* **Tasks to carry out**:
A: According to the budget commentary, what surplus is expected for 2019-20?
B: Copy out the stretch of the budget commentary from "Keeping with the" through "in recent months.", word for word.

* **Document extract**:
▬▬▬▬▬▬▬▬▬▬
The 2019-20 Federal Budget is a direct and effective pitch to voters, promising Australia’s first return to surplus in over twelve years, significant tax offsets and infrastructure spending. Despite a forecasted $4.2 billion deficit for the 2018-19 financial year end, the Budget is expected to be ‘back in black’ in 2019-20, with an anticipated surplus of $7.1 billion. These pre-election sweeteners are possible largely due to the spike in government revenue, resulting from rising commodity prices and exports.

Keeping with the tradition of liberal pre-election budgets, Coalition Treasurer Josh Frydenberg has announced immediate tax relief for low and middle-income earners as the centrepiece of their re-election campaign strategy. During the current financial year, approximately 10 million individuals will benefit from the tax relief. Given the Coalition’s commitment of an additional $158 billion in tax relief, low and middle-income earners will receive up to $1,080 for single earners or up to $2,160 for dual-income families. These payments are estimated to provide a long overdue boost of 1-1.5% to retail spending by September, supporting consumption which has been dampened by rising household savings, rising consumer debt and falling property prices in recent months.

Further, the treasurer has put forward a long-term strategic proposal to flatten tax breaks and reduce the tax rate for individuals earning between $45,000-$200,000 from 32.5% to 30%. This effectively guarantees that 94% of taxpayers will not have to pay more than 30c per dollar in tax. At first glance, the ‘largest personal income tax cut since the Howard government’ appears to be in the best interests of all Australians. However, these discretionary changes may be too opportunistic given the current state of the international and domestic economy. Frydenberg rightly acknowledges that there are noticeable global trade tensions within the international economy and a slowdown in growth in major economies such as China, Japan and Europe, amongst other advanced economies. This sense of economic uncertainty is perpetuated within the domestic economy, as activity in the housing market and credit growth have been relatively stagnant. Though the provision of tax relief may ease pressures on households and consumption, it may very well limit the capacity of the Australian economy to increase fiscal stimulus if there is an unforeseen global or domestic downturn.
▬▬▬▬▬▬▬▬▬▬
* **Exercise data**:

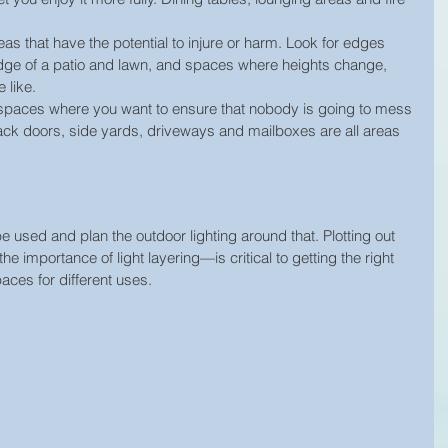
as that have the potential to injure or harm. Look for edges 
edge of a patio and lawn, and spaces where heights change, 
 like.  
spaces where you want to ensure that nobody is going to mess 
ack doors, side yards, driveways and mailboxes are all areas 
e used and plan the outdoor lighting around that. Plotting out 
 importance of light layering—is critical to getting the right 
aces for different uses.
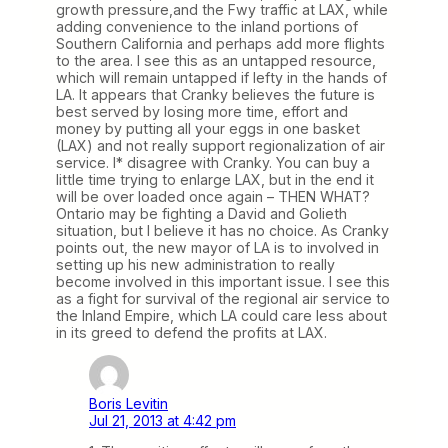
growth pressure,and the Fwy traffic at LAX, while
adding convenience to the inland portions of
Southern California and perhaps add more flights
to the area. I see this as an untapped resource,
which will remain untapped if lefty in the hands of
LA. It appears that Cranky believes the future is
best served by losing more time, effort and
money by putting all your eggs in one basket
(LAX) and not really support regionalization of air
service. I* disagree with Cranky. You can buy a
little time trying to enlarge LAX, but in the end it
will be over loaded once again – THEN WHAT?
Ontario may be fighting a David and Golieth
situation, but I believe it has no choice. As Cranky
points out, the new mayor of LA is to involved in
setting up his new administration to really
become involved in this important issue. I see this
as a fight for survival of the regional air service to
the Inland Empire, which LA could care less about
in its greed to defend the profits at LAX.
Boris Levitin
Jul 21, 2013 at 4:42 pm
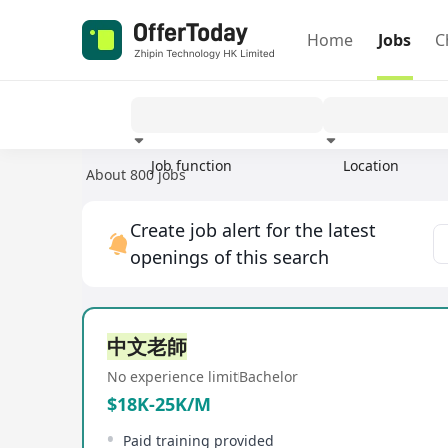
Home
Jobs
C
Job function
Location
About 800 jobs
Experience
Create job alert for the latest
openings of this search
中文老師
No experience limit
Bachelor
$18K-25K/M
Paid training provided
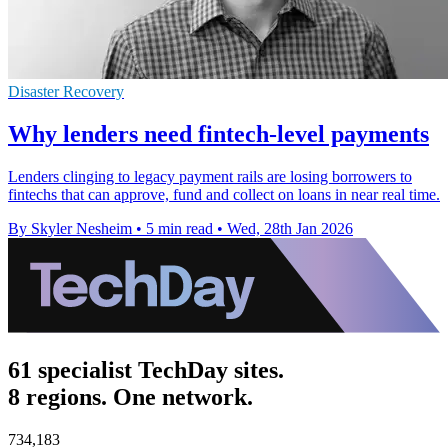
Disaster Recovery
Why lenders need fintech-level payments
Lenders clinging to legacy payment rails are losing borrowers to
fintechs that can approve, fund and collect on loans in near real time.
By Skyler Nesheim
•
5 min read
•
Wed, 28th Jan 2026
61 specialist TechDay sites.
8 regions. One network.
734,183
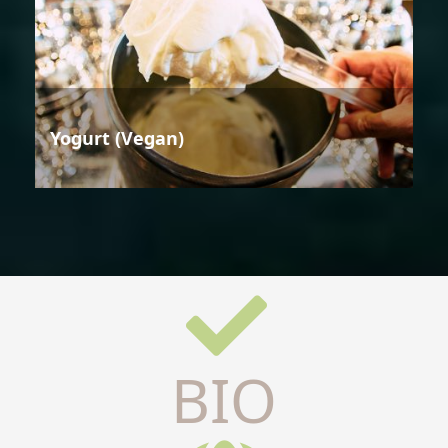
Yogurt (Vegan)
BIO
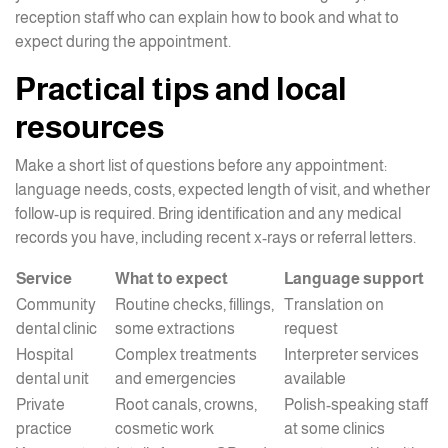
reception staff who can explain how to book and what to
expect during the appointment.
Practical tips and local
resources
Make a short list of questions before any appointment:
language needs, costs, expected length of visit, and whether
follow-up is required. Bring identification and any medical
records you have, including recent x-rays or referral letters.
Service
What to expect
Language support
Community
Routine checks, fillings,
Translation on
dental clinic
some extractions
request
Hospital
Complex treatments
Interpreter services
dental unit
and emergencies
available
Private
Root canals, crowns,
Polish-speaking staff
practice
cosmetic work
at some clinics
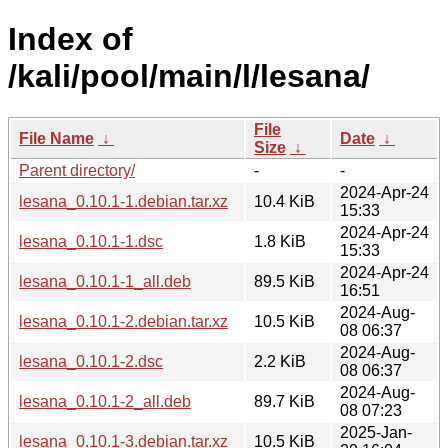
Index of
/kali/pool/main/l/lesana/
File
File Name
↓
Date
↓
Size
↓
Parent directory/
-
-
2024-Apr-24
lesana_0.10.1-1.debian.tar.xz
10.4 KiB
15:33
2024-Apr-24
lesana_0.10.1-1.dsc
1.8 KiB
15:33
2024-Apr-24
lesana_0.10.1-1_all.deb
89.5 KiB
16:51
2024-Aug-
lesana_0.10.1-2.debian.tar.xz
10.5 KiB
08 06:37
2024-Aug-
lesana_0.10.1-2.dsc
2.2 KiB
08 06:37
2024-Aug-
lesana_0.10.1-2_all.deb
89.7 KiB
08 07:23
2025-Jan-
lesana_0.10.1-3.debian.tar.xz
10.5 KiB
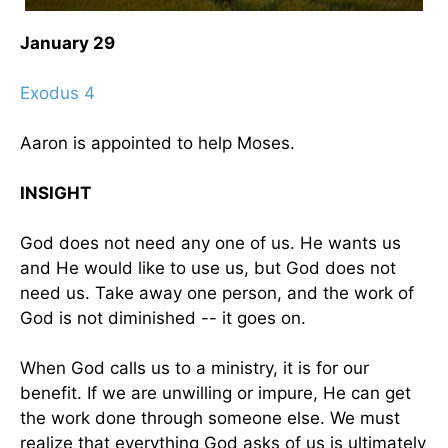
January 29
Exodus 4
Aaron is appointed to help Moses.
INSIGHT
God does not need any one of us. He wants us
and He would like to use us, but God does not
need us. Take away one person, and the work of
God is not diminished -- it goes on.
When God calls us to a ministry, it is for our
benefit. If we are unwilling or impure, He can get
the work done through someone else. We must
realize that everything God asks of us is ultimately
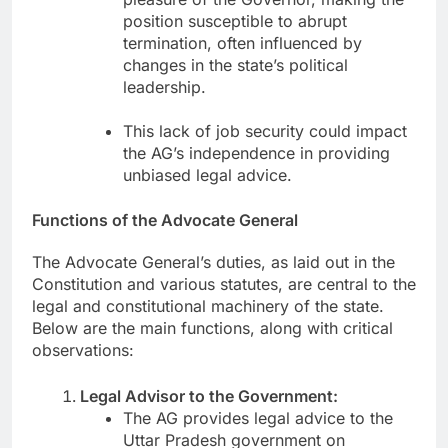
position susceptible to abrupt
termination, often influenced by
changes in the state’s political
leadership.
This lack of job security could impact
the AG’s independence in providing
unbiased legal advice.
Functions of the Advocate General
The Advocate General’s duties, as laid out in the
Constitution and various statutes, are central to the
legal and constitutional machinery of the state.
Below are the main functions, along with critical
observations:
Legal Advisor to the Government:
The AG provides legal advice to the
Uttar Pradesh government on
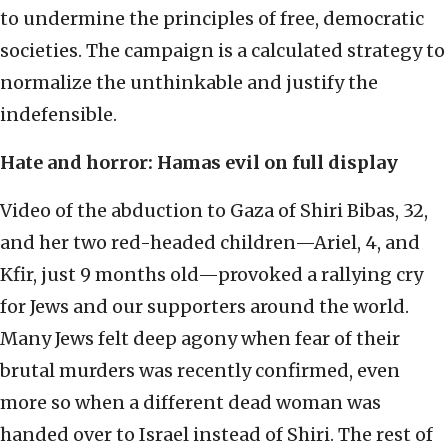
to undermine the principles of free, democratic
societies. The campaign is a calculated strategy to
normalize the unthinkable and justify the
indefensible.
Hate and horror: Hamas evil on full display
Video of the abduction to Gaza of Shiri Bibas, 32,
and her two red-headed children—Ariel, 4, and
Kfir, just 9 months old—provoked a rallying cry
for Jews and our supporters around the world.
Many Jews felt deep agony when fear of their
brutal murders was recently confirmed, even
more so when a different dead woman was
handed over to Israel instead of Shiri. The rest of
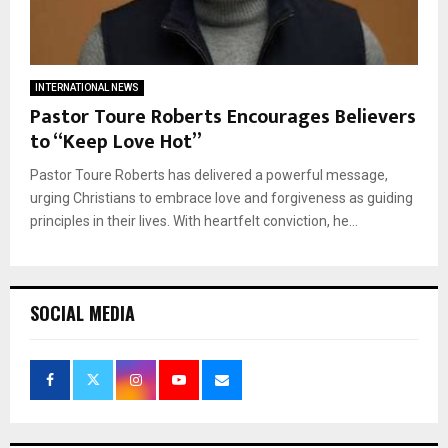
INTERNATIONAL NEWS
Pastor Toure Roberts Encourages Believers
to “Keep Love Hot”
Pastor Toure Roberts has delivered a powerful message,
urging Christians to embrace love and forgiveness as guiding
principles in their lives. With heartfelt conviction, he...
SOCIAL MEDIA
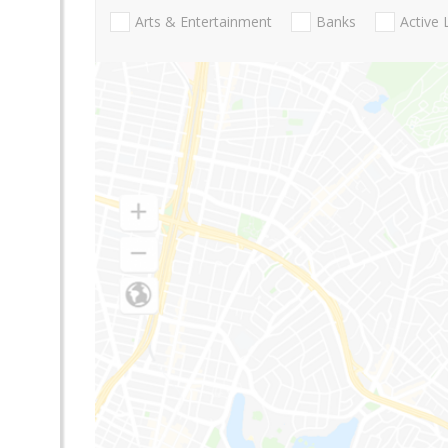
Arts & Entertainment
Banks
Active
▬▬▬▬▬▬▬▬▬▬
* **Outputs for the tasks**:
A: A surplus of $7.1 billion.

B:
Keeping with the tradition of liberal pre-election budgets, Coalition Treasurer Josh Frydenberg has announced immediate tax relief for low and middle-income earners as the centrepiece of their re-election campaign strategy. During the current financial year, approximately 10 million individuals will benefit from the tax relief. Given the Coalition’s commitment of an additional $158 billion in tax relief, low and middle-income earners will receive up to $1,080 for single earners or up to $2,160 for dual-income families. These payments are estimated to provide a long overdue boost of 1-1.5% to retail spending by September, supporting consumption which has been dampened by rising household savings, rising consumer debt and falling property prices in recent months.